Similar to financing, we can't go into a lot of details about our partnering efforts, but clearly, partnering is an integral part of our strategic considerations. What we are particularly looking for is potential broadening and acceleration of the development of our assets, but that will have to be balanced also by the value such a collaboration brings versus the value that we then need to share with the partner. Next question, you recently announced an ATMP certificate for the vididencel program. How does this correlate with the previous ATMP press release you did in 2021, and is this certificate valid under the framework with NorthX as well? Leopold?
Thank you. I'll start with the end. Yes, the certificate is valid under the framework with NorthX, of course, and the link to the previous announcement in 2021, it was just the classification of vididencel as an ATMP. The class of product by EMA and the recent ATMP certificate of quality and non-clinical data is based on much more detailed data and review of this data and on the manufacturing process. It represents a further, let's say, confirmation of the robustness of the manufacturing process development and preclinical data we have submitted.
Thanks. Last question, how much would the manufacturing process with a different provider cost if you were not to use NorthX?
Yeah.
That's the one for Leopold.
Of course. Yeah, so basically, this CDMO market is quite efficient and the prices are. There are some differences, but it's not very big differences. The decision is basically, we don't really spare money or pay more money with this collaboration. It's really that we have actually asked for multiple quotes and the proposals were quite of the same, let's say, order of magnitude.

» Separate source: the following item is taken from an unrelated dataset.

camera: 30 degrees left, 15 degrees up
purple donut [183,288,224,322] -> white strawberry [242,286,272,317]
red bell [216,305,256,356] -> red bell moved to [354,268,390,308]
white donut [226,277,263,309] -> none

It's not so much about saving costs, but much more important is about the chance of success of this collaboration, and therefore, we choose NorthX. Actually, it starts also with a well-designed process, which we have been developing over many years.

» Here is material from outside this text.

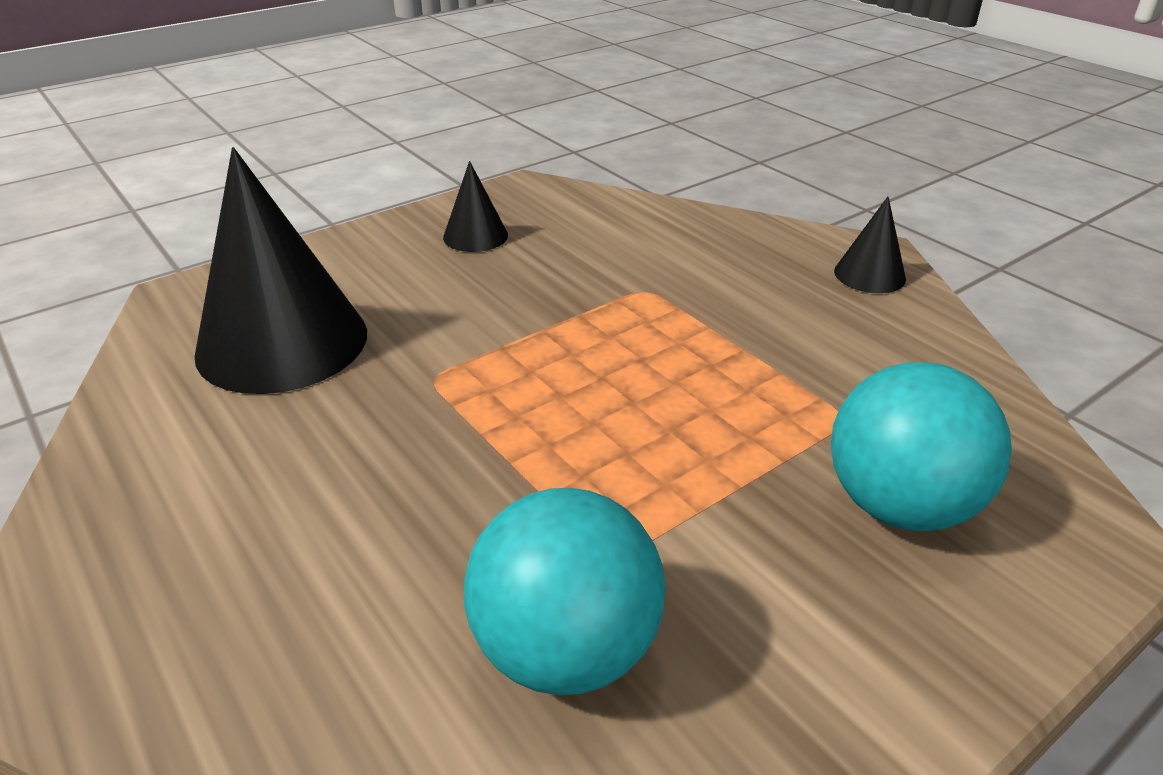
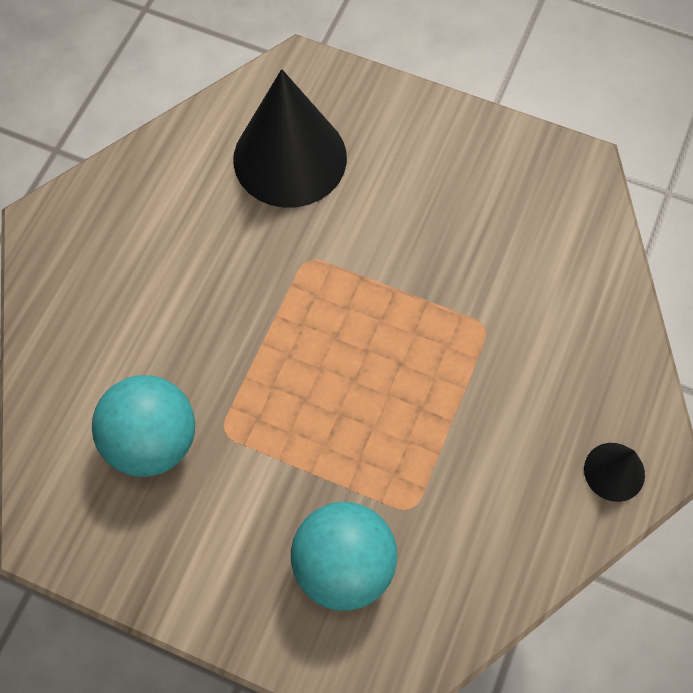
camera: 60 degrees right, 30 degrees up
black cone [443,161,508,252] -> none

Now, actually, we will transfer this via a very close collaboration, train the team at NorthX, use their GMP environments and experience, and this is what we call the tech transfer process. It's a very important phase, and basically, this is very critical. As I told before, we are talking about one and a half, two years of complete process from scratch to provide clinical batches ready to be used by Jeroen and his team for the pivotal trials.
Great. This was the end of the Q&A session. With that, I'd like to hand it over to the operator and thank everybody for being part of this very important update for the company.
That concludes today's conference call. Thank Thank you for participating. You may now disconnect.